Joining photos together with ImageMagick

In my posts I often have a need to stitch multiple photos together in a rectangular block. I prefer to have the photos stitched together rather than uploading them as individual images as this removes the need to lay them out (using divs, tables, etc). Plus the stitched together image size is smaller than the size of uploading individual images. This is the kind of image montage I’m talking about.

flowers stitched together with imagemagick

I always like to have them in a single row, sized to the correct width, with a small white space between the images. Previously I was doing this manually with Paint Shop Pro. Doing it manually takes a while (even when you know all the keyboard shortcuts), is error prone, and is boring to do.

And things get even more difficult if you have a mixture of portrait and landscape images as I’d have to resort to a calculator to work out what sizes each sub-image should be.

portrait and landscape joined with imagemagick

I’m no expert with ImageMagick but I managed to put together a script that can do the job automatically. This does it in three steps (three convert commands), but I’ve do doubt that someone who knows ImageMagick well could do it in one much more efficiently – please leave a comment if you know how. This is what it does:

  • Resizes the images to a maximum height of 768 pixels (this does assume that the height of all your images is over 768 pixels. If not you can adjust this value). This step sorts out the problem of images being in portrait or landscape. The images are then appended together with whitespace between them.
  • I chop off the extra bit of whitespace on the very right of the montage.
  • I resize the image to have a width of 450 pixels and save it back out into the same directory as the first image, ready for including on my blog.

I save the intermediate images as PNGs so that the result isn’t being JPEG compressed too many times!

Here’s the DOS batch file code. Some of the code is based on that from a recent post of mine on extracting the directory name from a file path.

goto :skip_functions

:setDir
if not %imgdir% == "" goto :EOF
set imgdir=%1
goto :EOF

:getDirectory
del %TEMP%resize.tmp
dir %1 > %TEMP%resize.tmp
for /f "skip=3 tokens=3" %%i in (%temp%resize.tmp) do call :setDir %%i
goto :EOF

:skip_functions

set imgdir=""
call :getDirectory %1

cd %imgdir%
del prout*.*
convert %9 %8 %7 %6 %5 %4 %3 %2 %1 -resize "x768" -background White -gravity east -splice 20x0 +append prout.png
convert prout.png -gravity east -chop 20x0 prout2.png
convert prout2.png -strip -resize 450 -compress JPEG -quality 85 %RANDOM%.jpg
del prout.png
del prout2.png

I’ve put a shortcut to this script in my Send To menu (type %APPDATA%MicrosoftWindowsSendTo into the Windows Explorer address bar to get to the folder containing the shortcuts).

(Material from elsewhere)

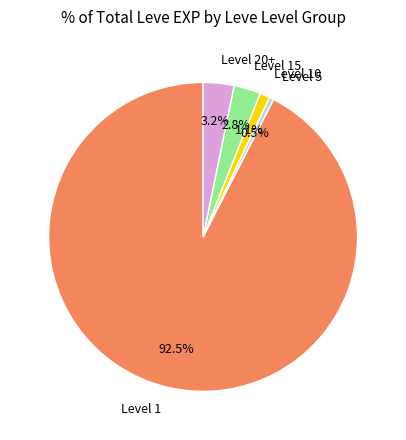

How many slices are in this pie chart?

5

I can then right click on whatever images I want to stitch together, choose the photoResize.bat option from the SendTo menu, and the stitching is automatically done for me, and the resulting JPEG left in the same directory as the images.

photo stitching context menu

There are some limitations which you could fix if you really needed to.

  • The script assumes that all the images have a height greater than 768.
  • It is always outputting to JPEG. It could be changed so that if all the images are in the same format, it outputs that that same format. E.g. stitching together 3 PNGs would output to a PNG.
  • I’m using three convert commands which I’m sure is very inefficient. I’ve no doubt this operation could be done with one command.
  • The order that the images are stitched together is not defined when using the Send To shortcut.